How Splitties differs from Anko¶
There's Splitties Views DSL, and there's Anko layouts. There's many splits, and there's Anko commons.
Let's see what are the differences and why Splitties was built while Anko already existed under full awareness of the founder of the Splitties project.
TL;DR first: Splitties is lighter, more explicit, more flexible and… more split.
Anko layouts: their issues that Splitties Views DSL avoided¶
A subclass for each View
you want to use¶
To use a View
in an Anko layout, in addition to a function for DSL usage, a subclass of it, specially tailored to work with Anko layouts is needed.
Splitties Views DSL does not require such a thing at all. You can just pass the constructor
reference to the view
function (e.g. view(::MyShinyCustomView)
), and if you want, for your convenience, you can make an "alias function" (e.g. myShinyCustomView()
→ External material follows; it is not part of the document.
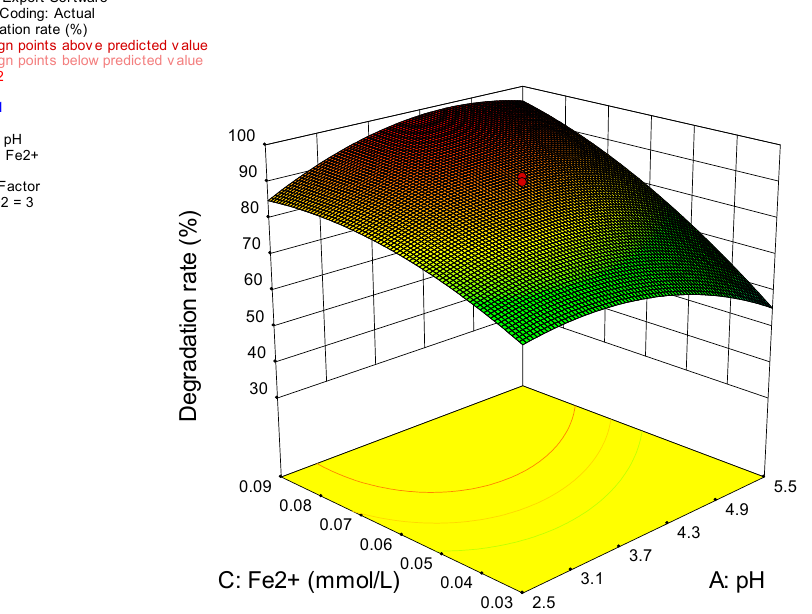
Water 2019 , 11 , 207 Figure 9. The influence of pH and Fe 2+ concentration on trimethoprim degradation.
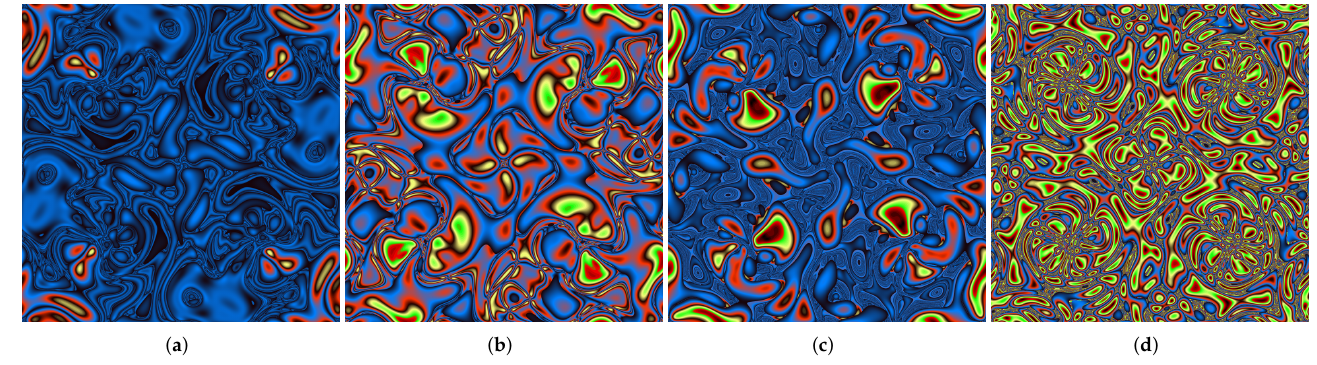
Figure 9. Patterns generated with function f with p4 symmetry, orbit traps from Figure 1c, and S-iteration with β = [ 0.5,0 ] T and varying α parameter. ( a ) α = [ 1.1,0.5 ] T ; ( b ) α = [ 1.1,0.8 ] T ;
), which can (should) be inline
. Consequently, Splitties is lighter, and more flexible.
Views added implicitly¶
In DSL fashion, Anko layouts implicitly add any view you create using the DSL to the receiver ViewGroup
if any, or set it as a content view if in an Activity
.
In the real world, you rarely add a View without specifying the LayoutParams
, so this implicit behavior only makes it easier to forget specifying the layout params, and realizing it later, possibly losing time in your development process.
Splitties never adds a View
implicitly. You always have to supply LayoutParams
to the add
function. That also makes creating a View
without adding it at instantiation place straightforward.
Anko commons: misc extensions that could be split¶
Anko commons has several extension functions or helpers for Android to avoid some boilerplate. However, you need to have the full dependency even if you use only a few parts in it, which can make your app bigger (before proguard at least).
Splitties, from day one was split (that's where its name comes from). You can use only one module with, let's say, Splitties Intents, but not Splitties Fragment Args. This avoids to integrate what you know you don't need, and helps making your app smaller.